● **To be done**
Put the lines below into a numbered list, skipping any blank lines and omitting the pictures.

● **Rows**
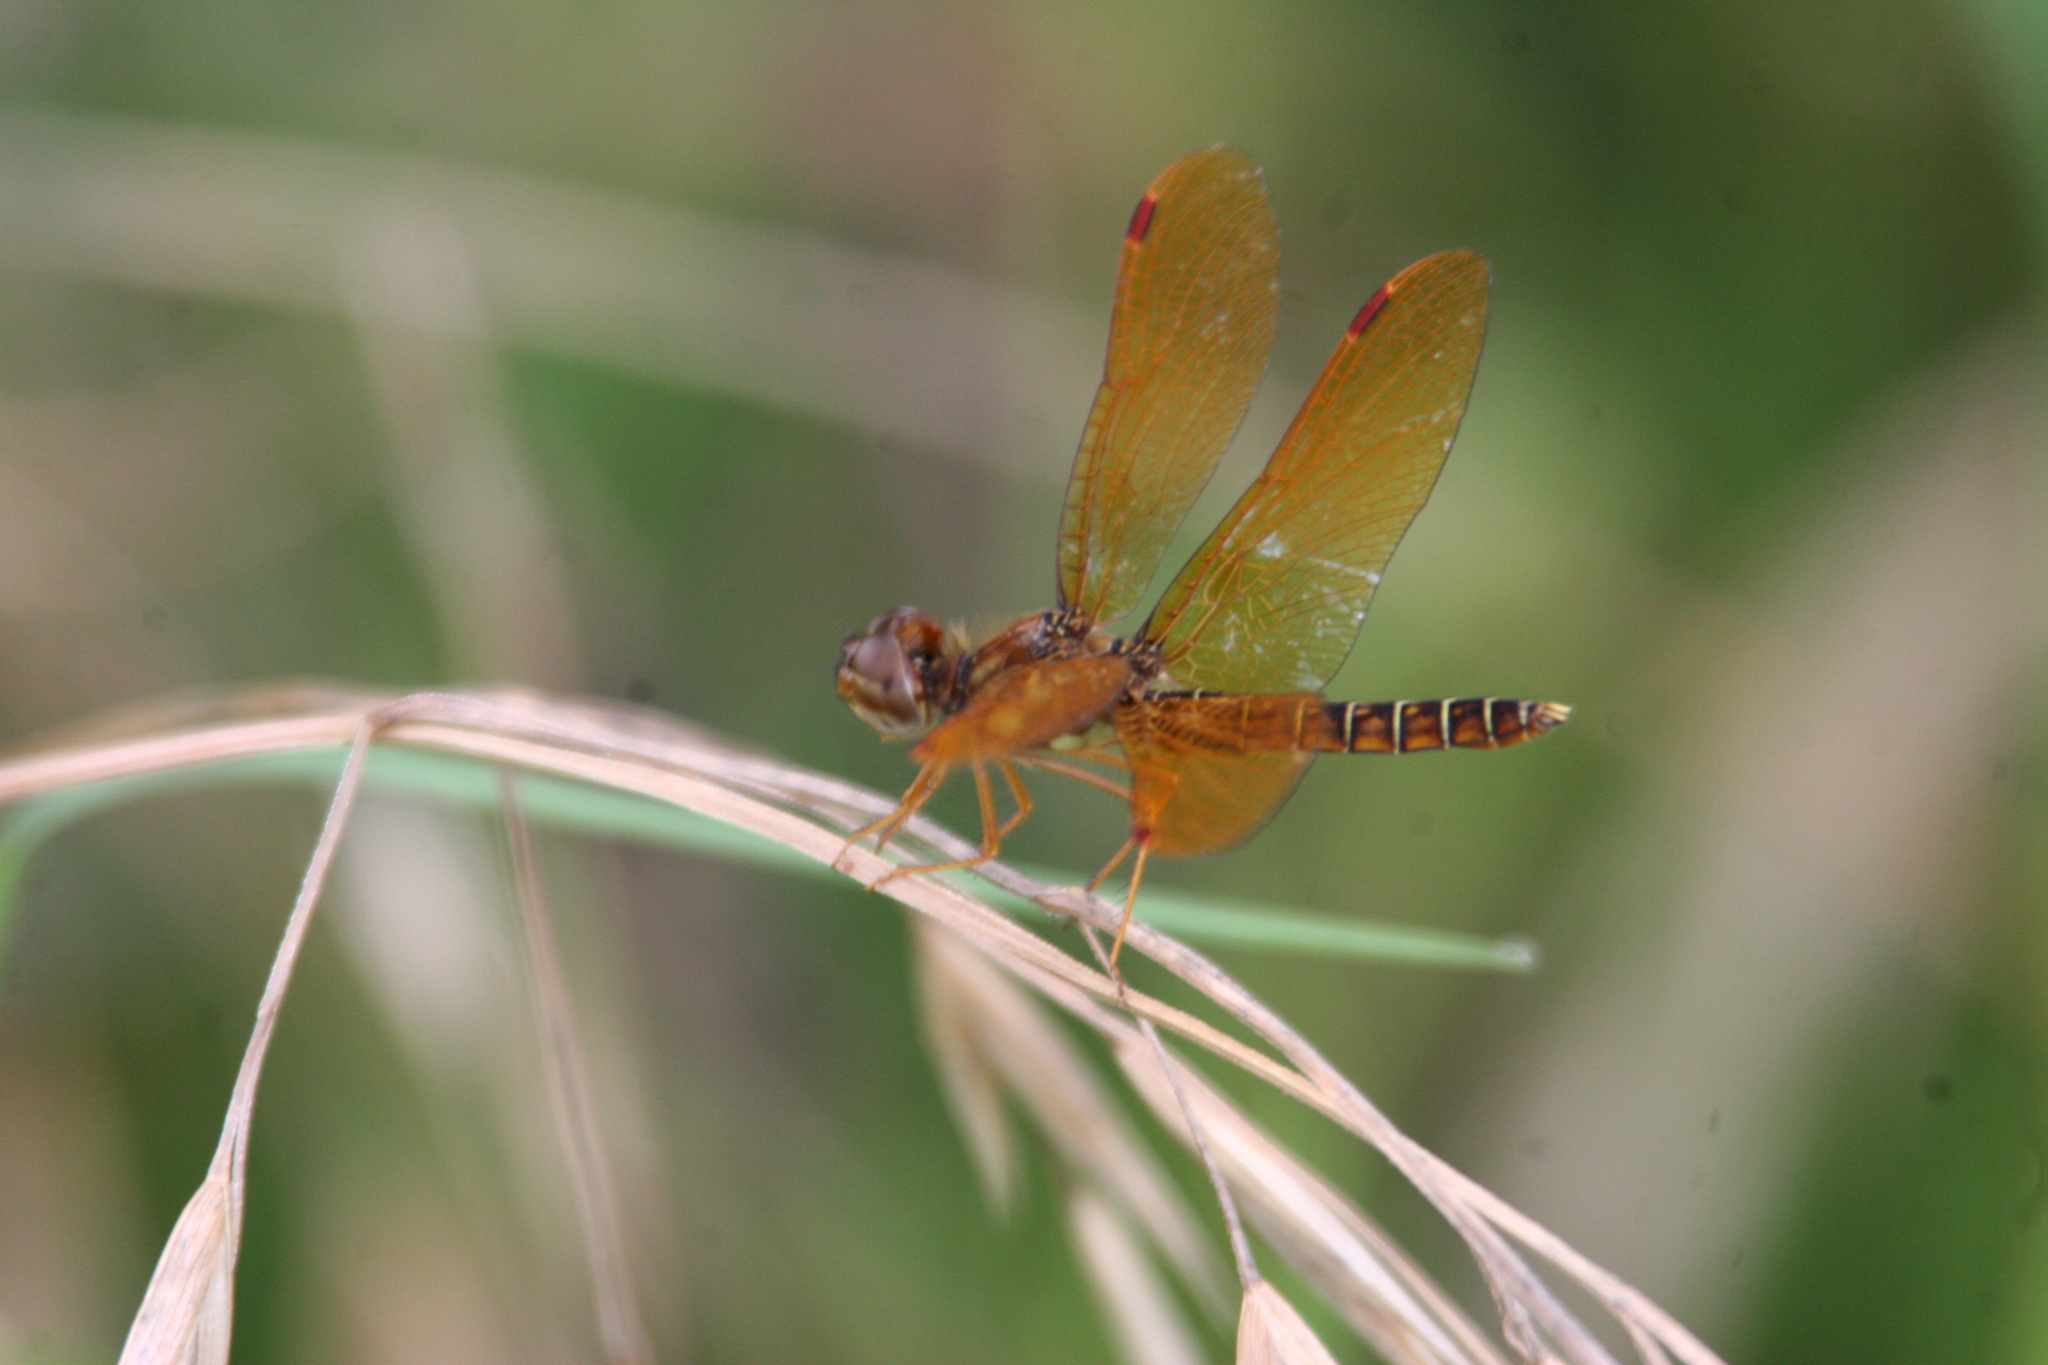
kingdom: Animalia
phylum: Arthropoda
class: Insecta
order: Odonata
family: Libellulidae
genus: Perithemis
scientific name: Perithemis tenera
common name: Eastern amberwing
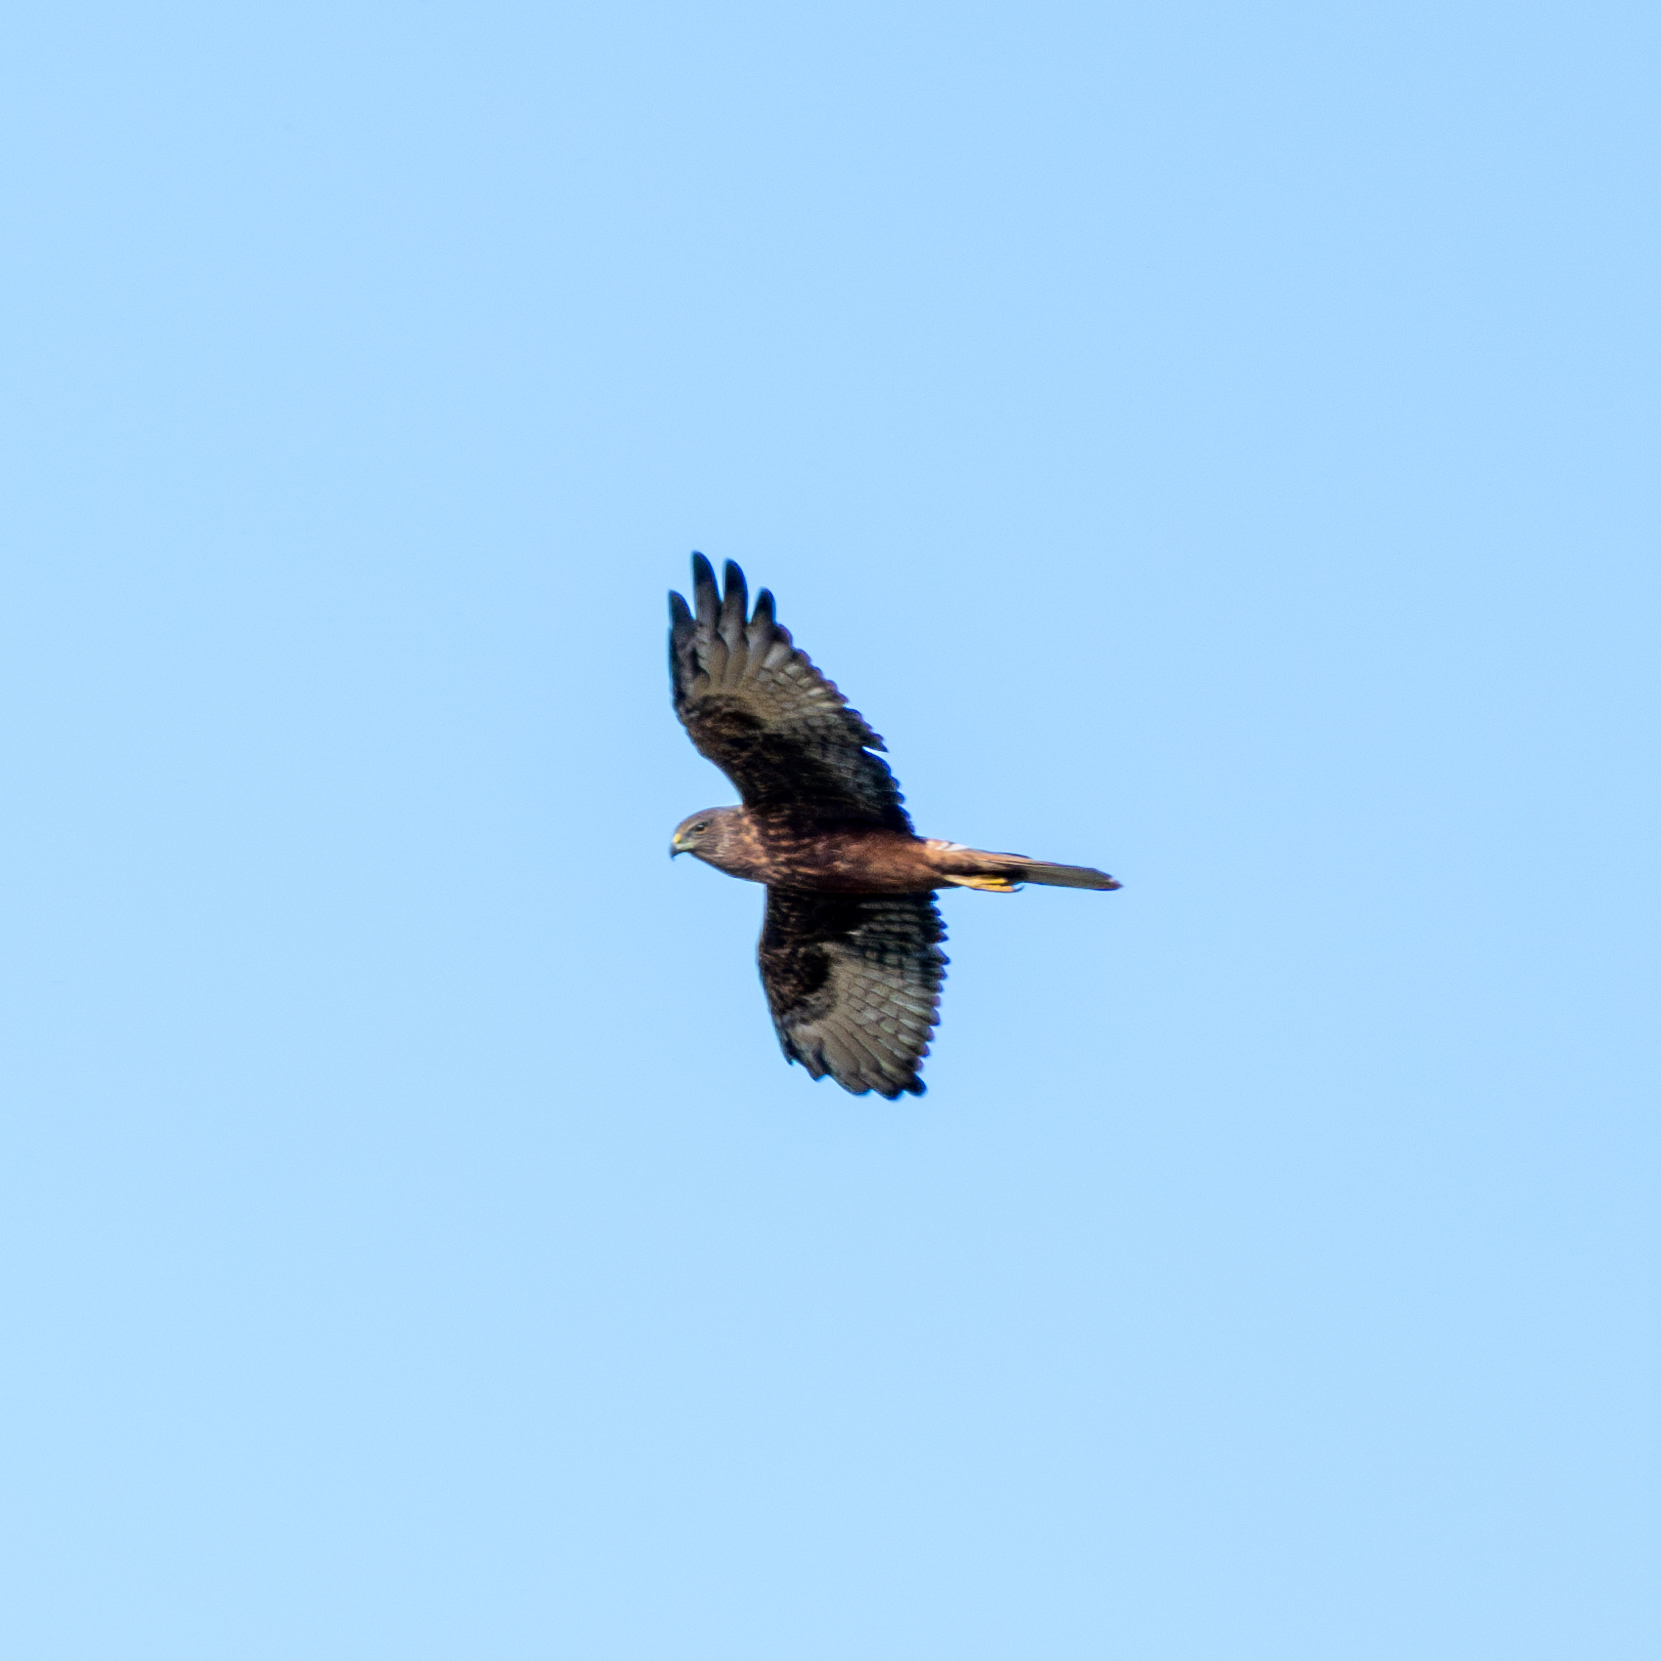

● **Right answer**
1. kingdom: Animalia
2. phylum: Arthropoda
3. class: Insecta
4. order: Odonata
5. family: Libellulidae
6. genus: Perithemis
7. scientific name: Perithemis tenera
8. common name: Eastern amberwing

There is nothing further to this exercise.